(Written task): When transcribing the entries, keep each one exactly as it is.

Top of Records for the exercise

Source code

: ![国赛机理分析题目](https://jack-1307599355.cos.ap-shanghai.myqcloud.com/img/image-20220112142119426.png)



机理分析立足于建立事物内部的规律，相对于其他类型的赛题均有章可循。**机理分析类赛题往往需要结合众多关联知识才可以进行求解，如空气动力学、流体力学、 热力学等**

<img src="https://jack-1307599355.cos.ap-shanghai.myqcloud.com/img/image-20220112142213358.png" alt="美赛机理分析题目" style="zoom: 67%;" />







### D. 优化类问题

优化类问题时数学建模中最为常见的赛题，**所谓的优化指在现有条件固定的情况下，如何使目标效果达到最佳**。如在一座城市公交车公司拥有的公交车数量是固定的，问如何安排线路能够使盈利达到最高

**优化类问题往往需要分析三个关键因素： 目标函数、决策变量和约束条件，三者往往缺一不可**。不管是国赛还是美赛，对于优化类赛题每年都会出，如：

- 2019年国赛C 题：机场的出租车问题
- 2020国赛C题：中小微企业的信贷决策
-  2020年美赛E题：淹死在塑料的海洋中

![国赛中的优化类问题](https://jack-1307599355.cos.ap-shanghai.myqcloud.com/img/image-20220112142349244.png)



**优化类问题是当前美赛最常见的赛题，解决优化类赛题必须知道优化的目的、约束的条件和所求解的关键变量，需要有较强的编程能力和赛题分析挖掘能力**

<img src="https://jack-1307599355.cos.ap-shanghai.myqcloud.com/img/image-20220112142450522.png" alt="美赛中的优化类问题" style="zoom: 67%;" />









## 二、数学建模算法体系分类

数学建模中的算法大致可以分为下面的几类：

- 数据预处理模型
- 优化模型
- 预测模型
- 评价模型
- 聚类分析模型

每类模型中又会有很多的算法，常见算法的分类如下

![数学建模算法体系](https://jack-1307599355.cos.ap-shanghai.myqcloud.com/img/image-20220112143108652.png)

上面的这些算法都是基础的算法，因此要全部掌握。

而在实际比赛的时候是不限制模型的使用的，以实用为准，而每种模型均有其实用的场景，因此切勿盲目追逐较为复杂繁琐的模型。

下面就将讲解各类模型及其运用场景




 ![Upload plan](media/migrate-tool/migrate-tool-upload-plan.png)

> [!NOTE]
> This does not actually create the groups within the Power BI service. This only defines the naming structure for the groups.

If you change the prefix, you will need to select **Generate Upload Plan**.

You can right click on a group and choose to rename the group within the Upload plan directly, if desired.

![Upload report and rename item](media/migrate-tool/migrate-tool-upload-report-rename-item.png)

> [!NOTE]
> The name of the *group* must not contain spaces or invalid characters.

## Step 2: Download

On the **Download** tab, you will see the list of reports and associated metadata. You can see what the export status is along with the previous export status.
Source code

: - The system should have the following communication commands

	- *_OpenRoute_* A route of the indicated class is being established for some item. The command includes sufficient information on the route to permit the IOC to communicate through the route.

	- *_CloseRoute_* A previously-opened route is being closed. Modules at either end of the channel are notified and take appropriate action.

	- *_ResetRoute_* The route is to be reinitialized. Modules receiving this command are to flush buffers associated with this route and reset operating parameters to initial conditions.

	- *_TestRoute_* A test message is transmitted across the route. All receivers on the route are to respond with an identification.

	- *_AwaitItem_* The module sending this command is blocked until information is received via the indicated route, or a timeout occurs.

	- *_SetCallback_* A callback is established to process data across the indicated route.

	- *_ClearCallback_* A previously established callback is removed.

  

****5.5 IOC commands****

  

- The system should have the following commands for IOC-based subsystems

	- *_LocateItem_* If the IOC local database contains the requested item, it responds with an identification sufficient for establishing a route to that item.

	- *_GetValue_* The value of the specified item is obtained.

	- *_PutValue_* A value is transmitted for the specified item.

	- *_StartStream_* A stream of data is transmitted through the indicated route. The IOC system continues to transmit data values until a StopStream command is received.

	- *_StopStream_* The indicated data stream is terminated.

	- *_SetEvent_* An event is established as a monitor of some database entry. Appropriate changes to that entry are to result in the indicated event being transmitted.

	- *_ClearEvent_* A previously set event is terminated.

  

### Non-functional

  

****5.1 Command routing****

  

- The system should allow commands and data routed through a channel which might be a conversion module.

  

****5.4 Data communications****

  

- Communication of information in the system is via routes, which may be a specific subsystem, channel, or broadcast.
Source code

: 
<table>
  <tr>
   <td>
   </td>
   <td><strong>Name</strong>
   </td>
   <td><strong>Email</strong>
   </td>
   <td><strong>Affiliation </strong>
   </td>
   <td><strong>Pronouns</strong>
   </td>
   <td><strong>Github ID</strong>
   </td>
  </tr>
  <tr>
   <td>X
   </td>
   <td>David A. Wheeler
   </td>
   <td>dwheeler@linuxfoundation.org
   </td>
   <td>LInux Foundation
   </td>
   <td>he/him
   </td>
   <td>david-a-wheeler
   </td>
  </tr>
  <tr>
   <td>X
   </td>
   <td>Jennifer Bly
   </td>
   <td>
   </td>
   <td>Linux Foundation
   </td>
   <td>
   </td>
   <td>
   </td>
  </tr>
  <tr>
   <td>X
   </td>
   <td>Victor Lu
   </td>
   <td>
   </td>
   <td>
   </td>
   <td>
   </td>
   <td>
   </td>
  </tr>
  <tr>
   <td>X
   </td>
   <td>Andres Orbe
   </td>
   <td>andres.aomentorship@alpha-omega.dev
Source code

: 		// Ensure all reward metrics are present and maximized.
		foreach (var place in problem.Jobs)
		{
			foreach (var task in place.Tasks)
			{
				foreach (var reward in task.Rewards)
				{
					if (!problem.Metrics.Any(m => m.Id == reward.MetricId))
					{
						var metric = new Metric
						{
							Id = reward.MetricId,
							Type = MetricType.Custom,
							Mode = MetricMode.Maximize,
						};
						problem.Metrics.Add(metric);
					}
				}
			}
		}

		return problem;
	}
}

Bottom of Records for the exercise

(Result):
Source code

: ![国赛机理分析题目](https://jack-1307599355.cos.ap-shanghai.myqcloud.com/img/image-20220112142119426.png)



机理分析立足于建立事物内部的规律，相对于其他类型的赛题均有章可循。**机理分析类赛题往往需要结合众多关联知识才可以进行求解，如空气动力学、流体力学、 热力学等**

<img src="https://jack-1307599355.cos.ap-shanghai.myqcloud.com/img/image-20220112142213358.png" alt="美赛机理分析题目" style="zoom: 67%;" />







### D. 优化类问题

优化类问题时数学建模中最为常见的赛题，**所谓的优化指在现有条件固定的情况下，如何使目标效果达到最佳**。如在一座城市公交车公司拥有的公交车数量是固定的，问如何安排线路能够使盈利达到最高

**优化类问题往往需要分析三个关键因素： 目标函数、决策变量和约束条件，三者往往缺一不可**。不管是国赛还是美赛，对于优化类赛题每年都会出，如：

- 2019年国赛C 题：机场的出租车问题
- 2020国赛C题：中小微企业的信贷决策
-  2020年美赛E题：淹死在塑料的海洋中

![国赛中的优化类问题](https://jack-1307599355.cos.ap-shanghai.myqcloud.com/img/image-20220112142349244.png)



**优化类问题是当前美赛最常见的赛题，解决优化类赛题必须知道优化的目的、约束的条件和所求解的关键变量，需要有较强的编程能力和赛题分析挖掘能力**

<img src="https://jack-1307599355.cos.ap-shanghai.myqcloud.com/img/image-20220112142450522.png" alt="美赛中的优化类问题" style="zoom: 67%;" />









## 二、数学建模算法体系分类

数学建模中的算法大致可以分为下面的几类：

- 数据预处理模型
- 优化模型
- 预测模型
- 评价模型
- 聚类分析模型

每类模型中又会有很多的算法，常见算法的分类如下

![数学建模算法体系](https://jack-1307599355.cos.ap-shanghai.myqcloud.com/img/image-20220112143108652.png)

上面的这些算法都是基础的算法，因此要全部掌握。

而在实际比赛的时候是不限制模型的使用的，以实用为准，而每种模型均有其实用的场景，因此切勿盲目追逐较为复杂繁琐的模型。

下面就将讲解各类模型及其运用场景




 ![Upload plan](media/migrate-tool/migrate-tool-upload-plan.png)

> [!NOTE]
> This does not actually create the groups within the Power BI service. This only defines the naming structure for the groups.

If you change the prefix, you will need to select **Generate Upload Plan**.

You can right click on a group and choose to rename the group within the Upload plan directly, if desired.

![Upload report and rename item](media/migrate-tool/migrate-tool-upload-report-rename-item.png)

> [!NOTE]
> The name of the *group* must not contain spaces or invalid characters.

## Step 2: Download

On the **Download** tab, you will see the list of reports and associated metadata. You can see what the export status is along with the previous export status.
Source code

: - The system should have the following communication commands

	- *_OpenRoute_* A route of the indicated class is being established for some item. The command includes sufficient information on the route to permit the IOC to communicate through the route.

	- *_CloseRoute_* A previously-opened route is being closed. Modules at either end of the channel are notified and take appropriate action.

	- *_ResetRoute_* The route is to be reinitialized. Modules receiving this command are to flush buffers associated with this route and reset operating parameters to initial conditions.

	- *_TestRoute_* A test message is transmitted across the route. All receivers on the route are to respond with an identification.

	- *_AwaitItem_* The module sending this command is blocked until information is received via the indicated route, or a timeout occurs.

	- *_SetCallback_* A callback is established to process data across the indicated route.

	- *_ClearCallback_* A previously established callback is removed.

  

****5.5 IOC commands****

  

- The system should have the following commands for IOC-based subsystems

	- *_LocateItem_* If the IOC local database contains the requested item, it responds with an identification sufficient for establishing a route to that item.

	- *_GetValue_* The value of the specified item is obtained.

	- *_PutValue_* A value is transmitted for the specified item.

	- *_StartStream_* A stream of data is transmitted through the indicated route. The IOC system continues to transmit data values until a StopStream command is received.

	- *_StopStream_* The indicated data stream is terminated.

	- *_SetEvent_* An event is established as a monitor of some database entry. Appropriate changes to that entry are to result in the indicated event being transmitted.

	- *_ClearEvent_* A previously set event is terminated.

  

### Non-functional

  

****5.1 Command routing****

  

- The system should allow commands and data routed through a channel which might be a conversion module.

  

****5.4 Data communications****

  

- Communication of information in the system is via routes, which may be a specific subsystem, channel, or broadcast.
Source code

: 
<table>
  <tr>
   <td>
   </td>
   <td><strong>Name</strong>
   </td>
   <td><strong>Email</strong>
   </td>
   <td><strong>Affiliation </strong>
   </td>
   <td><strong>Pronouns</strong>
   </td>
   <td><strong>Github ID</strong>
   </td>
  </tr>
  <tr>
   <td>X
   </td>
   <td>David A. Wheeler
   </td>
   <td>dwheeler@linuxfoundation.org
   </td>
   <td>LInux Foundation
   </td>
   <td>he/him
   </td>
   <td>david-a-wheeler
   </td>
  </tr>
  <tr>
   <td>X
   </td>
   <td>Jennifer Bly
   </td>
   <td>
   </td>
   <td>Linux Foundation
   </td>
   <td>
   </td>
   <td>
   </td>
  </tr>
  <tr>
   <td>X
   </td>
   <td>Victor Lu
   </td>
   <td>
   </td>
   <td>
   </td>
   <td>
   </td>
   <td>
   </td>
  </tr>
  <tr>
   <td>X
   </td>
   <td>Andres Orbe
   </td>
   <td>andres.aomentorship@alpha-omega.dev
Source code

: 		// Ensure all reward metrics are present and maximized.
		foreach (var place in problem.Jobs)
		{
			foreach (var task in place.Tasks)
			{
				foreach (var reward in task.Rewards)
				{
					if (!problem.Metrics.Any(m => m.Id == reward.MetricId))
					{
						var metric = new Metric
						{
							Id = reward.MetricId,
							Type = MetricType.Custom,
							Mode = MetricMode.Maximize,
						};
						problem.Metrics.Add(metric);
					}
				}
			}
		}

		return problem;
	}
}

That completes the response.